A parallel can be made between this movement and the electronic hackers in the 60s in the Silicon Valley, which gave birth to the digital revolution itself. This new movement is greatly facilitated and accelerated thanks to digital. Meetup, Linkedin, Facebook help people to connect, exchange their passion and grow their community.
And of course, now non-initiated individuals can become genetic experts thanks to Wikipedia or the Massive Open Online Courses (MOOC) from world leading universities.
3. Biotech media are also going digital
It is led by the digital media revolution, which is now a reality and a sustainable business, as Henry Blodget, CEO of most-read business news website Business Insider, showed during the NOAH conference.
Digital media are usually free for users, allowing more and more people to get informed about what is going on in all fields. Concerning Biotechnology, the US have FierceBiotech and BioSpace, Europe now has Labiotech.eu 😉
The impact is huge, information is now available everywhere, awareness is higher and this increases dynamism inside and between ecosystems. From your iPhone, you can now learn in real time about what is going on in the US or in the different European countries.
A similar change already occurred for the Tech-community which also used to be based on a paper model a few years ago before completely switching to an online model with clear references such as TechCrunch, TheNextWeb or Gizmodo, gathering over 1M unique visitors per month, helping Tech companies acquire investors, business angels, talents and more dynamism within the field.
4. You can manage your lab via your smartphone
Back to the bench, Digital Notebooks are changing the way many labs work. Instead of using paper notebooks, you can now use solutions such as LabFolder to stock all your experiments and data, available everywhere in the world and share them with other people. Instead of printing your gel, just take a picture with your iPhone. No need to scan your protocol or to type it again, just write it directly in your digital notebook and share it with your colleagues.

▸ **Data under study**:
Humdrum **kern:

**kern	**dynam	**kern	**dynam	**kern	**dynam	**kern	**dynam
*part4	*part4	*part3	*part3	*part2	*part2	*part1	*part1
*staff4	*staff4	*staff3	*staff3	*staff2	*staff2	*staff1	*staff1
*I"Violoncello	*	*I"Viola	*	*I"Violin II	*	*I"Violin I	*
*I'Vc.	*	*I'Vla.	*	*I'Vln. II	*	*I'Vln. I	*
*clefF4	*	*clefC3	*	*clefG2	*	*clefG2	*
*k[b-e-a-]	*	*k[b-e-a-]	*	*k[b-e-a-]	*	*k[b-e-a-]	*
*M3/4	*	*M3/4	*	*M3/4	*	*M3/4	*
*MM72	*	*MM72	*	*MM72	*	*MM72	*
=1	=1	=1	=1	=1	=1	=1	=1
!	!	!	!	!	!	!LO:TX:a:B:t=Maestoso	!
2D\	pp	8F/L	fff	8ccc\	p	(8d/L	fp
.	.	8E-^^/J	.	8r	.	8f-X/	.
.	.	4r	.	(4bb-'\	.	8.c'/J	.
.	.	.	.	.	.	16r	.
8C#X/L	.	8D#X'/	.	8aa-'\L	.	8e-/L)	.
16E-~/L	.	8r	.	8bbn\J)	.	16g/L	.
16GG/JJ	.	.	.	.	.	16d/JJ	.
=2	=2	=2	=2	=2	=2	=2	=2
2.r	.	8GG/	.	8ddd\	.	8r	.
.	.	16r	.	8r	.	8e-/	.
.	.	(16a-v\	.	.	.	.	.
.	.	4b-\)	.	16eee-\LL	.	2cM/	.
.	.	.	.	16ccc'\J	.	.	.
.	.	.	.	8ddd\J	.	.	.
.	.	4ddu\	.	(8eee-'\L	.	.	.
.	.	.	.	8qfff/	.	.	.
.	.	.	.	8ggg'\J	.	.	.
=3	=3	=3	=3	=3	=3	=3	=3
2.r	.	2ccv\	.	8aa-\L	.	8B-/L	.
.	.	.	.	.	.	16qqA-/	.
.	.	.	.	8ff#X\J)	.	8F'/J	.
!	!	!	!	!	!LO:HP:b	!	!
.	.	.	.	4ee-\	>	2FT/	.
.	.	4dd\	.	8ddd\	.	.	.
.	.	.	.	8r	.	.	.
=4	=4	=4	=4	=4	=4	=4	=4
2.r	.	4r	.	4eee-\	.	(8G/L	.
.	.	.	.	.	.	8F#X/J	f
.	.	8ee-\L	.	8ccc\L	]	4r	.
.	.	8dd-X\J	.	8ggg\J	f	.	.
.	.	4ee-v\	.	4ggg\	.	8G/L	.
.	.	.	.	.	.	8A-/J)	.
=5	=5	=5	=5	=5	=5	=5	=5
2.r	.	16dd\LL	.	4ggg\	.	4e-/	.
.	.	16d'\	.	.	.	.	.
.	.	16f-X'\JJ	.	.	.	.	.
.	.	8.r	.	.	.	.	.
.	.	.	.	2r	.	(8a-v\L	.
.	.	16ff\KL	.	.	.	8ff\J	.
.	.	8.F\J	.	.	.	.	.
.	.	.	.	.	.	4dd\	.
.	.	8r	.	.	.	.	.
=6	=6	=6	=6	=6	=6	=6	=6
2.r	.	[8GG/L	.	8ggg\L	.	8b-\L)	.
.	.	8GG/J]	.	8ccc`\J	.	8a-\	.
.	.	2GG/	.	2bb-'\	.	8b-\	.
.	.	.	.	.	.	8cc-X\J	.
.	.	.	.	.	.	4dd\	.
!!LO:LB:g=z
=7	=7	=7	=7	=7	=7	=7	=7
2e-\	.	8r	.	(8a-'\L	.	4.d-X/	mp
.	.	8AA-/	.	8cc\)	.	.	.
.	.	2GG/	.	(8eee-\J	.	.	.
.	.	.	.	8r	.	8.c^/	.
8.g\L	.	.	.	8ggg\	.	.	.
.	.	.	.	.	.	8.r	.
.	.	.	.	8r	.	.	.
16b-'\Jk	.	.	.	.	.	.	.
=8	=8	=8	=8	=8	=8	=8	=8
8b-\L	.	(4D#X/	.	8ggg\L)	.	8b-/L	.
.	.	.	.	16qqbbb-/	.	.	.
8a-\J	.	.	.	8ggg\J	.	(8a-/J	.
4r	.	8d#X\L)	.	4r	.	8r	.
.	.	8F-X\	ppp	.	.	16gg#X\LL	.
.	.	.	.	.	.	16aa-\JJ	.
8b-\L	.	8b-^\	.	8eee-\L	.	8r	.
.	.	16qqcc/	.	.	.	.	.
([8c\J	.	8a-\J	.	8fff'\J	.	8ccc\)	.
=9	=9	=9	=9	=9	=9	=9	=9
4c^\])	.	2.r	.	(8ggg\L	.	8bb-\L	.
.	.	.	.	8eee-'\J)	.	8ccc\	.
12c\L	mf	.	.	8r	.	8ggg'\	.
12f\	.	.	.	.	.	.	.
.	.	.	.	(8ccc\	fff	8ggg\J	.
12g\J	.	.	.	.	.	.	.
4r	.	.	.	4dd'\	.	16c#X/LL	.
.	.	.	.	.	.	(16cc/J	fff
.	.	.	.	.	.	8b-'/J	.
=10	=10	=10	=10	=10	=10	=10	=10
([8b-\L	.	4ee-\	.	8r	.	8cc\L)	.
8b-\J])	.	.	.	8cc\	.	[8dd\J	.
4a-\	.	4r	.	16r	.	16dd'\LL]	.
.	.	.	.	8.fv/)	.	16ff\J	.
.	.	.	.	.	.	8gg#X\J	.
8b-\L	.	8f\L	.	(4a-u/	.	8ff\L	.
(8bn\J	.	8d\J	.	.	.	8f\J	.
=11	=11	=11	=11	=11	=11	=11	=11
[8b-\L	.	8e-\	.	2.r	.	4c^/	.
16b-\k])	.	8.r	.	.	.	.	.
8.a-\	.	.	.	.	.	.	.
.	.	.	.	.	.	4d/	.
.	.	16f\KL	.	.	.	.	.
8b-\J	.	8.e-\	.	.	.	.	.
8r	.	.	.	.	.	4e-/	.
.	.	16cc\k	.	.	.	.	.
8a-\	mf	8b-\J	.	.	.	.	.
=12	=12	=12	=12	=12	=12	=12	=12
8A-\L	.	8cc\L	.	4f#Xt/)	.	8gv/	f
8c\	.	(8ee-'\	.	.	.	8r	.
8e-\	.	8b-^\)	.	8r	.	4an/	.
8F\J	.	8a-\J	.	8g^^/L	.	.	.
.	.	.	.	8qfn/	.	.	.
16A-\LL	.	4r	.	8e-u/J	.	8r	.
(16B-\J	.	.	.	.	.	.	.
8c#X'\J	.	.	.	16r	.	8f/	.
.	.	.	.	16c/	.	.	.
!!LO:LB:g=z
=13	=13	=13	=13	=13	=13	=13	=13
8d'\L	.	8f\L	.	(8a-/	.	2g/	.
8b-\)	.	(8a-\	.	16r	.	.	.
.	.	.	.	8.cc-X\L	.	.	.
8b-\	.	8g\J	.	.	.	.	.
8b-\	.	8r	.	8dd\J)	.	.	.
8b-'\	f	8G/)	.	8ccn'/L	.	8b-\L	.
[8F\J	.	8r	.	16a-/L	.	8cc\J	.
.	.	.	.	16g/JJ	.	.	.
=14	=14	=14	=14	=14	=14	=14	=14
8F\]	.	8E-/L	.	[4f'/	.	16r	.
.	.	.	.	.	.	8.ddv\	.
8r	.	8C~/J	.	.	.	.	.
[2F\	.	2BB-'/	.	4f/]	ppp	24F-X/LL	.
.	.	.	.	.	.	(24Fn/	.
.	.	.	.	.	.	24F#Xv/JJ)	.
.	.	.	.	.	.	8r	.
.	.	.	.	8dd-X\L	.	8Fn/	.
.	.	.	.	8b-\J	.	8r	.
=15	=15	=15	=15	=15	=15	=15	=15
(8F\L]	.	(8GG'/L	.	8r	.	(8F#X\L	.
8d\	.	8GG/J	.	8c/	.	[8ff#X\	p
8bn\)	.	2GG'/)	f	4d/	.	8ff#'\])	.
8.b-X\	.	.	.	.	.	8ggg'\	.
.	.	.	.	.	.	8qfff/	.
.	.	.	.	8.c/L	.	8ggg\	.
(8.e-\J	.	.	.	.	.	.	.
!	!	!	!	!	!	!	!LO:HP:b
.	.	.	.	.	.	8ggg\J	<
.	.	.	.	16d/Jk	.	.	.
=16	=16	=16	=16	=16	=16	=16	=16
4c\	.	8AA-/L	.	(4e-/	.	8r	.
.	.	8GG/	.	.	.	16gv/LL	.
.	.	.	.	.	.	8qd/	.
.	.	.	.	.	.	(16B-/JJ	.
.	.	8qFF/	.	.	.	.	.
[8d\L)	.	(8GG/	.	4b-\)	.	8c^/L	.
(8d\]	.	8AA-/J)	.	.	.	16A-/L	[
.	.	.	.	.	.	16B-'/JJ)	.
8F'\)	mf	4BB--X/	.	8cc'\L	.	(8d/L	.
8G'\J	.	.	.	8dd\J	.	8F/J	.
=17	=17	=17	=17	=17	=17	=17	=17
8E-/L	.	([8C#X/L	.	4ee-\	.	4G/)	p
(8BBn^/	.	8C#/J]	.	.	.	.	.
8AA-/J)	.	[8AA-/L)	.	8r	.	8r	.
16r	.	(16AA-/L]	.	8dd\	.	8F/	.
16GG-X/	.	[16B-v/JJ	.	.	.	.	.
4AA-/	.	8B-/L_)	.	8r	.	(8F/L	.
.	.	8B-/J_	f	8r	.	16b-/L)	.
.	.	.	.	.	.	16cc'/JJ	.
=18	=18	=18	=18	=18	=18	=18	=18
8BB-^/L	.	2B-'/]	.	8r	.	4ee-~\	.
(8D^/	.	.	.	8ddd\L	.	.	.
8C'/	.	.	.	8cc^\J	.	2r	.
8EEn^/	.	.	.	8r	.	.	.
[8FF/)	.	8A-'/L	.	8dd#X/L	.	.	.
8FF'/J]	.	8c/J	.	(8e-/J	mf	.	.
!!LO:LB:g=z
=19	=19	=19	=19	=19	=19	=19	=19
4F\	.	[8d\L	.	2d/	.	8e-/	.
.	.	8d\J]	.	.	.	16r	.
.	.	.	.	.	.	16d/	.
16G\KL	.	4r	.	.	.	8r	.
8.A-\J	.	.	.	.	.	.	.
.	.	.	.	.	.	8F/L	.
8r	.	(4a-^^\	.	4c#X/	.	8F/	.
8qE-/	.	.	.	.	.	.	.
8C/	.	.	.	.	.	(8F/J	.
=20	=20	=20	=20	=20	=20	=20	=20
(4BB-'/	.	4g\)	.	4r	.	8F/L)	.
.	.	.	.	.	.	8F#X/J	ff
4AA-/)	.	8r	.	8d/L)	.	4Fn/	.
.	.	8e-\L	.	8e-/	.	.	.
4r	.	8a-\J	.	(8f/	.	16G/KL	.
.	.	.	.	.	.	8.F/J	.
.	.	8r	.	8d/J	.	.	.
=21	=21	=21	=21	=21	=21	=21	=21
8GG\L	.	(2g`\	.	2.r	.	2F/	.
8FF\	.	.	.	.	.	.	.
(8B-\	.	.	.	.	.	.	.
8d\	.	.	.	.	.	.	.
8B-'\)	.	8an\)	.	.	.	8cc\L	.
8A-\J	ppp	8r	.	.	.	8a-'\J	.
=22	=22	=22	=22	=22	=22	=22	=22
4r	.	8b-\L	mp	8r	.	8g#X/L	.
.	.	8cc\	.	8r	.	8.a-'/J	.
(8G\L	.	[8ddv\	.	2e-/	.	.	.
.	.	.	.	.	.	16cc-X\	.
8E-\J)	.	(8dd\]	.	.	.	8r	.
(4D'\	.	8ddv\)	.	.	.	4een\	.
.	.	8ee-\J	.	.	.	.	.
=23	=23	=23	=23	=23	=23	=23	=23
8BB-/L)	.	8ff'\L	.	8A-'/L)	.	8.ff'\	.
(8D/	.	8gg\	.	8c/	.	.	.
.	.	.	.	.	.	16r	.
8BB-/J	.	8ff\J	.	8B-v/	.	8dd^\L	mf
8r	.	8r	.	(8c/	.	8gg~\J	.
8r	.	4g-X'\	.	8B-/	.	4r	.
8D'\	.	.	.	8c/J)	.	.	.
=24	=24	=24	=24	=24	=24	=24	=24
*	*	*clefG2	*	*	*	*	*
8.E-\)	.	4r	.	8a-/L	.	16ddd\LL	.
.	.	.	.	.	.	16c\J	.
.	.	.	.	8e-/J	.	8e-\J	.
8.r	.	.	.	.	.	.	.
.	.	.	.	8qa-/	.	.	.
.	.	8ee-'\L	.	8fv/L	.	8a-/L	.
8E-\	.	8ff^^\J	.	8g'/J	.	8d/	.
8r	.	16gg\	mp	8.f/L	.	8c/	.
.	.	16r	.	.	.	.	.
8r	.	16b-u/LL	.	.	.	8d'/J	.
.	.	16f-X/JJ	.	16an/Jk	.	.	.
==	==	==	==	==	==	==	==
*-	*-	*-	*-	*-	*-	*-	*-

▸ **Exercises to complete**:
A - From the provided text on digital change in biotech, extract the passage from "And of course, now" up to and including "different European countries.".
B - Continue the text on digital tools in biotech from where it stops.

▸ **Answers by item number**:
A -
And of course, now non-initiated individuals can become genetic experts thanks to Wikipedia or the Massive Open Online Courses (MOOC) from world leading universities.
3. Biotech media are also going digital
It is led by the digital media revolution, which is now a reality and a sustainable business, as Henry Blodget, CEO of most-read business news website Business Insider, showed during the NOAH conference.
Digital media are usually free for users, allowing more and more people to get informed about what is going on in all fields. Concerning Biotechnology, the US have FierceBiotech and BioSpace, Europe now has Labiotech.eu 😉
The impact is huge, information is now available everywhere, awareness is higher and this increases dynamism inside and between ecosystems. From your iPhone, you can now learn in real time about what is going on in the US or in the different European countries.

B -
Your research is also becoming a lot more effective thanks to softwares that manage samples or genes. Digital technologies facilitated many things as for example gene editing management with tools such as Desktop Genetics’ app.
5. Patients are getting involved
Patients are more and more informed, and it’s easier for companies to involve patients in their clinical trials. This is especially true for Biotechs working on rare diseases, where patient groups are really difficult to identify. They need your drug and you need them to test the candidate, but of course, they first need to be aware of the possibility. Now they can easily find information available on Google, digital media, patient’s discussion forums, which all contribute to saving lives at the end of the day.
6. You can reach the crowd to fund your project
Last but not least, the funding opportunities have greatly changed. Crowdfunding is a reality in Biotech too, in the US and in Europe. Glowee just raised 30K on Indiegogo, Antabio raised 300K in France on WiSeed, Riboxx raised 1M in Germany. This helps companies to get funded more easily and to bypass Venture Capitalists, at least in the first stage. It also helps many Biotechs companies without 1B market cap goal – not so attractive to VCs – to get funded and grow.
By establishing this list, I clearly realize that the digital revolution has profoundly changed how the Biotech industry operates from inside. The footings of the Biotech industry, however, haven’t changed yet. There hasn’t been any ‘Uberisation’ so far in the biotech industry, but there are some interesting signs to point out.
The digital revolution has brought many new diagnostics companies to life. The low sequencing costs are creating giant companies like Illumina or 23andMe. Even Google is investing in Biotech! A lot of positive signs, that could lead to a real revolution of the industry in the coming 10 years.
As Steve Jobs said: “The biggest innovations of the 21st century will be at the intersection of biology and technology”. We are probably only at the beginning.